_EXERCISE GOAL:_
Every line below from the one containing "23:15 | 03/08/2018" through the one containing "06:00 | 04/03/2019" must be transcribed exactly. Omit all lines outside that stretch.

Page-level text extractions
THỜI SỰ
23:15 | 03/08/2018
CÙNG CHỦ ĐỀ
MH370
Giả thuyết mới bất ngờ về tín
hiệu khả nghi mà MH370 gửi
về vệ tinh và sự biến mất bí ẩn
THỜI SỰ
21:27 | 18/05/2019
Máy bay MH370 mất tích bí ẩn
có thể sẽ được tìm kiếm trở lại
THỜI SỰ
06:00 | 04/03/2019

---

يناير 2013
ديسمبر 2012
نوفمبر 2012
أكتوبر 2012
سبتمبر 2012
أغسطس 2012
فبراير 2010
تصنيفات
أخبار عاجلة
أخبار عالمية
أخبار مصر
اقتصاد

_SOLUTION:_
23:15 | 03/08/2018
CÙNG CHỦ ĐỀ
MH370
Giả thuyết mới bất ngờ về tín
hiệu khả nghi mà MH370 gửi
về vệ tinh và sự biến mất bí ẩn
THỜI SỰ
21:27 | 18/05/2019
Máy bay MH370 mất tích bí ẩn
có thể sẽ được tìm kiếm trở lại
THỜI SỰ
06:00 | 04/03/2019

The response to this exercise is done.